Exercise objective. Every line below must be reproduced exactly; no pictures are to be included.
Material for the task START
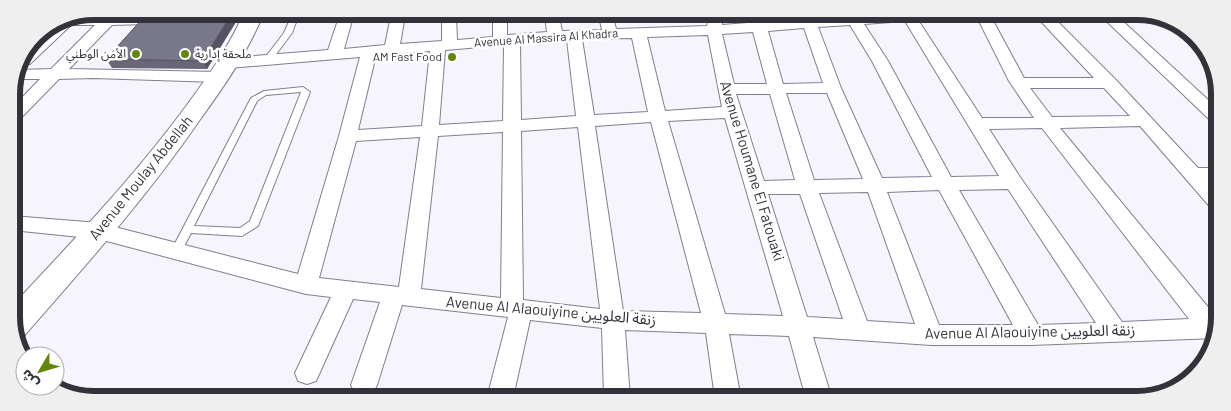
<svg xmlns="http://www.w3.org/2000/svg" width="1231" height="411" font-family="Barlow,'Noto Sans Arabic',sans-serif">
	<style>
		.lines { fill: none; stroke-linecap: round; stroke-linejoin: round }
		.lane-casing { stroke: #807e92; stroke-width: 2 }
		.street-casing { stroke: #807e92; stroke-width: 2 }
		.secondary-casing { stroke: #807e92; stroke-width: 2 }
		.lane { fill: #fff; fill-rule: evenodd }
		.street { fill: #fff; fill-rule: evenodd }
		.secondary { fill: #fff; fill-rule: evenodd }
		.wall { fill: #686677 }
		.shaded-wall { fill: #555361 }
		.building { fill: #79778a; stroke: #555361 }
		.poi-dot { fill: #61870e; stroke: #fff; stroke-width: 2 }
		.labels { text-anchor: middle; stroke-width: 5; stroke-linejoin: round; paint-order: stroke }
		.far-street-label { font-size: 12px; fill: #33323b; stroke: #fff }
		.far-poi-label { font-size: 12px; fill: #33323b; stroke: #fff; text-anchor: end }
		.street-label { font-size: 15px; fill: #33323b; stroke: #fff }
		.rim { fill: none; stroke: #33323b; stroke-width: 6 }
	</style>
	<rect width="100%" height="100%" fill="#f6f5fe"/>
	<g class="lines">
		<defs>
			<g id="lane">
				<polygon points="291,17 298,17 292,33 271,61 265,61 264,59 284,33"/>
				<path d="M303,87l7,5 -52,134 -16,10 -51,-3 -11,21h-8l-1,-3 80,-153 13,-7zM301,92l-51,129 -10,7 -46,-2 63,-125 9,-6z"/>
			</g>
			<g id="street">
				<path d="M1050,14l66,66 82,88h20v12l-9,1 9,9v20l-7,-2 -71,-82 -80,2 157,190v20l-186,7h-100l-118,-8 19,62h-26l-17,-63 -60,-2 12,65 -26,-1 -9,-65 -81,-3 5,68h-26l-2,-70 -72,-8 -17,78h-26l21,-81 -106,-12 -25,80 -4,8 -9,3 -9,-3 -4,-8 29,-83 -27,-3 -37,82 -9,3 -9,-3 -3,-8 36,-76 -25,-3 -207,-55 -87,-9v-14l87,7 199,51 41,-138 21,-79 -131,11 -6,-2 -2,-3 2,-3 6,-2 99,-8 11,-33h14l-9,32 41,-4 6,-29h14l-5,28 42,-3v-25h14l1,24 36,-3v-21h14v19l40,-3 -2,-16h14l3,15 40,-1 -3,-14h14l3,13 91,-3 3,-10 12,-1v10l130,-10h77l-2,3 -9,2 64,98h52l-25,-37 -33,-66h14l34,63h70l-59,-63zM905,21l94,155 -48,1 -63,-116 -24,-37zM850,25l22,36 60,116 -50,1 -41,-90 -23,-61zM804,28l19,55 -40,1 -15,-53zM753,32l14,52h-33l-12,-50zM708,35l14,72 -57,4 -18,-74zM632,38l16,74 -54,3 -12,-76zM567,40l9,76 -55,4 -1,-77zM504,45l-1,76 -64,4 6,-75zM430,51l-8,75 -64,4 18,-75zM1030,88h74l26,28 -78,1zM786,93h41l36,86 -49,1zM736,94h34l25,86 -31,1zM725,118l58,198 -58,-2 -57,-193zM651,122l50,191 -78,-2 -28,-185zM578,127l22,182 -77,-9 -2,-169zM1042,128l147,191 -67,3 -102,-145 -31,-48zM503,132l-2,166 -80,-9 17,-153zM420,137l-21,150 -80,-9 37,-137zM1008,189l88,134 -58,2 -79,-135zM939,190l74,135h-74l-52,-133zM868,192l47,132 -48,-3 -48,-128zM768,194h32l43,125 -36,-2z"/>
				<polygon points="1099,14 1115,14 1218,109 1218,123 1212,122"/>
				<polygon points="63,17 145,17 150,21 148,24 112,25 69,69 218,72 224,74 226,77 224,80 218,82 93,78 59,79 18,121 12,122 12,108 40,79 16,79 20,70 51,69 95,25 71,25 30,64 22,65 31,47 55,25 53,24"/>
				<polygon points="1192,35 1199,39 1201,44 1194,43 1189,38"/>
			</g>
			<path id="secondary" d="M242,17h20c-16,38 -39,71 -63,104 -52,76 -114,145 -175,215l-8,3 -3,-6v-28c58,-62 117,-124 168,-192 23,-31 45,-61 61,-96z"/>
		</defs>
		<!-- lane casing -->
		<use href="#lane" class="lane-casing"/>
		<!-- street casing -->
		<use href="#street" class="street-casing"/>
		<!-- secondary casing -->
		<use href="#secondary" class="secondary-casing"/>
		<!-- lane -->
		<use href="#lane" class="lane"/>
		<!-- street -->
		<use href="#street" class="street"/>
		<!-- secondary -->
		<use href="#secondary" class="secondary"/>
	</g>
	<!-- wall -->
	<polygon class="wall" points="239,17 207,69 112,68 106,59"/>
	<!-- shaded-wall -->
	<g class="shaded-wall">
		<polygon points="230,17 239,17 207,69 202,61"/>
		<polygon points="52,25 32,43 36,35"/>
	</g>
	<!-- building -->
	<polygon class="building" points="144,17 230,17 202,61 106,59"/>
	<!-- markers -->
	<g class="poi-dot">
		<circle cx="136" cy="54" r="5"/>
		<circle cx="185" cy="54" r="5"/>
		<circle cx="452" cy="57" r="5"/>
	</g>
	<g class="labels">
		<!-- far-street labels -->
		<g class="far-street-label">
			<text transform="translate(546 38) rotate(-4)" y="4">Avenue Al Massira Al Khadra</text>
		</g>
		<!-- far-poi labels -->
		<g class="far-poi-label">
			<text x="126" y="58">الأمن الوطني</text>
			<text x="195" y="58" text-anchor="start">ملحقة إدارية</text>
			<text x="442" y="61">AM Fast Food</text>
		</g>
		<!-- street labels -->
		<g class="street-label">
			<text transform="translate(752 171) rotate(73)" y="5">Avenue Houmane El Fatouaki</text>
			<text transform="translate(141 178) rotate(-51)" y="5">Avenue Moulay Abdellah</text>
			<text transform="translate(551 311) rotate(5)" y="5">Avenue Al Alaouiyine زنقة العلويين</text>
			<text transform="translate(1030 332) rotate(-1)" y="5">Avenue Al Alaouiyine زنقة العلويين</text>
		</g>
	</g>
	<!-- crop -->
	<path d="M0 0H1231V411H0ZM94 20H1137A74 74 0 0 1 1211 94V317A74 74 0 0 1 1137 391H94A74 74 0 0 1 20 317V94A74 74 0 0 1 94 20Z" fill="#efefef" fill-rule="evenodd"/>
	<path class="rim" d="M94 20H1137A74 74 0 0 1 1211 94V317A74 74 0 0 1 1137 391H94A74 74 0 0 1 20 317V94A74 74 0 0 1 94 20Z"/>
	<!-- north arrow -->
	<g transform="translate(40 371) rotate(232)"><circle r="24" fill="#ffffff" stroke="#adadb1"/>
	<path d="M0-4L9 19L0 12L-9 19Z" fill="#61870e"/>
	<text y="-8" font-size="14" font-weight="bold" text-anchor="middle" fill="#33323b">ش</text>
	</g>
</svg>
Material for the task END
Problem solution.
<svg xmlns="http://www.w3.org/2000/svg" width="1231" height="411" font-family="Barlow,'Noto Sans Arabic',sans-serif">
	<style>
		.lines { fill: none; stroke-linecap: round; stroke-linejoin: round }
		.lane-casing { stroke: #807e92; stroke-width: 2 }
		.street-casing { stroke: #807e92; stroke-width: 2 }
		.secondary-casing { stroke: #807e92; stroke-width: 2 }
		.lane { fill: #fff; fill-rule: evenodd }
		.street { fill: #fff; fill-rule: evenodd }
		.secondary { fill: #fff; fill-rule: evenodd }
		.wall { fill: #686677 }
		.shaded-wall { fill: #555361 }
		.building { fill: #79778a; stroke: #555361 }
		.poi-dot { fill: #61870e; stroke: #fff; stroke-width: 2 }
		.labels { text-anchor: middle; stroke-width: 5; stroke-linejoin: round; paint-order: stroke }
		.far-street-label { font-size: 12px; fill: #33323b; stroke: #fff }
		.far-poi-label { font-size: 12px; fill: #33323b; stroke: #fff; text-anchor: end }
		.street-label { font-size: 15px; fill: #33323b; stroke: #fff }
		.rim { fill: none; stroke: #33323b; stroke-width: 6 }
	</style>
	<rect width="100%" height="100%" fill="#f6f5fe"/>
	<g class="lines">
		<defs>
			<g id="lane">
				<polygon points="291,17 298,17 292,33 271,61 265,61 264,59 284,33"/>
				<path d="M303,87l7,5 -52,134 -16,10 -51,-3 -11,21h-8l-1,-3 80,-153 13,-7zM301,92l-51,129 -10,7 -46,-2 63,-125 9,-6z"/>
			</g>
			<g id="street">
				<path d="M1050,14l66,66 82,88h20v12l-9,1 9,9v20l-7,-2 -71,-82 -80,2 157,190v20l-186,7h-100l-118,-8 19,62h-26l-17,-63 -60,-2 12,65 -26,-1 -9,-65 -81,-3 5,68h-26l-2,-70 -72,-8 -17,78h-26l21,-81 -106,-12 -25,80 -4,8 -9,3 -9,-3 -4,-8 29,-83 -27,-3 -37,82 -9,3 -9,-3 -3,-8 36,-76 -25,-3 -207,-55 -87,-9v-14l87,7 199,51 41,-138 21,-79 -131,11 -6,-2 -2,-3 2,-3 6,-2 99,-8 11,-33h14l-9,32 41,-4 6,-29h14l-5,28 42,-3v-25h14l1,24 36,-3v-21h14v19l40,-3 -2,-16h14l3,15 40,-1 -3,-14h14l3,13 91,-3 3,-10 12,-1v10l130,-10h77l-2,3 -9,2 64,98h52l-25,-37 -33,-66h14l34,63h70l-59,-63zM905,21l94,155 -48,1 -63,-116 -24,-37zM850,25l22,36 60,116 -50,1 -41,-90 -23,-61zM804,28l19,55 -40,1 -15,-53zM753,32l14,52h-33l-12,-50zM708,35l14,72 -57,4 -18,-74zM632,38l16,74 -54,3 -12,-76zM567,40l9,76 -55,4 -1,-77zM504,45l-1,76 -64,4 6,-75zM430,51l-8,75 -64,4 18,-75zM1030,88h74l26,28 -78,1zM786,93h41l36,86 -49,1zM736,94h34l25,86 -31,1zM725,118l58,198 -58,-2 -57,-193zM651,122l50,191 -78,-2 -28,-185zM578,127l22,182 -77,-9 -2,-169zM1042,128l147,191 -67,3 -102,-145 -31,-48zM503,132l-2,166 -80,-9 17,-153zM420,137l-21,150 -80,-9 37,-137zM1008,189l88,134 -58,2 -79,-135zM939,190l74,135h-74l-52,-133zM868,192l47,132 -48,-3 -48,-128zM768,194h32l43,125 -36,-2z"/>
				<polygon points="1099,14 1115,14 1218,109 1218,123 1212,122"/>
				<polygon points="63,17 145,17 150,21 148,24 112,25 69,69 218,72 224,74 226,77 224,80 218,82 93,78 59,79 18,121 12,122 12,108 40,79 16,79 20,70 51,69 95,25 71,25 30,64 22,65 31,47 55,25 53,24"/>
				<polygon points="1192,35 1199,39 1201,44 1194,43 1189,38"/>
			</g>
			<path id="secondary" d="M242,17h20c-16,38 -39,71 -63,104 -52,76 -114,145 -175,215l-8,3 -3,-6v-28c58,-62 117,-124 168,-192 23,-31 45,-61 61,-96z"/>
		</defs>
		<!-- lane casing -->
		<use href="#lane" class="lane-casing"/>
		<!-- street casing -->
		<use href="#street" class="street-casing"/>
		<!-- secondary casing -->
		<use href="#secondary" class="secondary-casing"/>
		<!-- lane -->
		<use href="#lane" class="lane"/>
		<!-- street -->
		<use href="#street" class="street"/>
		<!-- secondary -->
		<use href="#secondary" class="secondary"/>
	</g>
	<!-- wall -->
	<polygon class="wall" points="239,17 207,69 112,68 106,59"/>
	<!-- shaded-wall -->
	<g class="shaded-wall">
		<polygon points="230,17 239,17 207,69 202,61"/>
		<polygon points="52,25 32,43 36,35"/>
	</g>
	<!-- building -->
	<polygon class="building" points="144,17 230,17 202,61 106,59"/>
	<!-- markers -->
	<g class="poi-dot">
		<circle cx="136" cy="54" r="5"/>
		<circle cx="185" cy="54" r="5"/>
		<circle cx="452" cy="57" r="5"/>
	</g>
	<g class="labels">
		<!-- far-street labels -->
		<g class="far-street-label">
			<text transform="translate(546 38) rotate(-4)" y="4">Avenue Al Massira Al Khadra</text>
		</g>
		<!-- far-poi labels -->
		<g class="far-poi-label">
			<text x="126" y="58">الأمن الوطني</text>
			<text x="195" y="58" text-anchor="start">ملحقة إدارية</text>
			<text x="442" y="61">AM Fast Food</text>
		</g>
		<!-- street labels -->
		<g class="street-label">
			<text transform="translate(752 171) rotate(73)" y="5">Avenue Houmane El Fatouaki</text>
			<text transform="translate(141 178) rotate(-51)" y="5">Avenue Moulay Abdellah</text>
			<text transform="translate(551 311) rotate(5)" y="5">Avenue Al Alaouiyine زنقة العلويين</text>
			<text transform="translate(1030 332) rotate(-1)" y="5">Avenue Al Alaouiyine زنقة العلويين</text>
		</g>
	</g>
	<!-- crop -->
	<path d="M0 0H1231V411H0ZM94 20H1137A74 74 0 0 1 1211 94V317A74 74 0 0 1 1137 391H94A74 74 0 0 1 20 317V94A74 74 0 0 1 94 20Z" fill="#efefef" fill-rule="evenodd"/>
	<path class="rim" d="M94 20H1137A74 74 0 0 1 1211 94V317A74 74 0 0 1 1137 391H94A74 74 0 0 1 20 317V94A74 74 0 0 1 94 20Z"/>
	<!-- north arrow -->
	<g transform="translate(40 371) rotate(232)"><circle r="24" fill="#ffffff" stroke="#adadb1"/>
	<path d="M0-4L9 19L0 12L-9 19Z" fill="#61870e"/>
	<text y="-8" font-size="14" font-weight="bold" text-anchor="middle" fill="#33323b">ش</text>
	</g>
</svg>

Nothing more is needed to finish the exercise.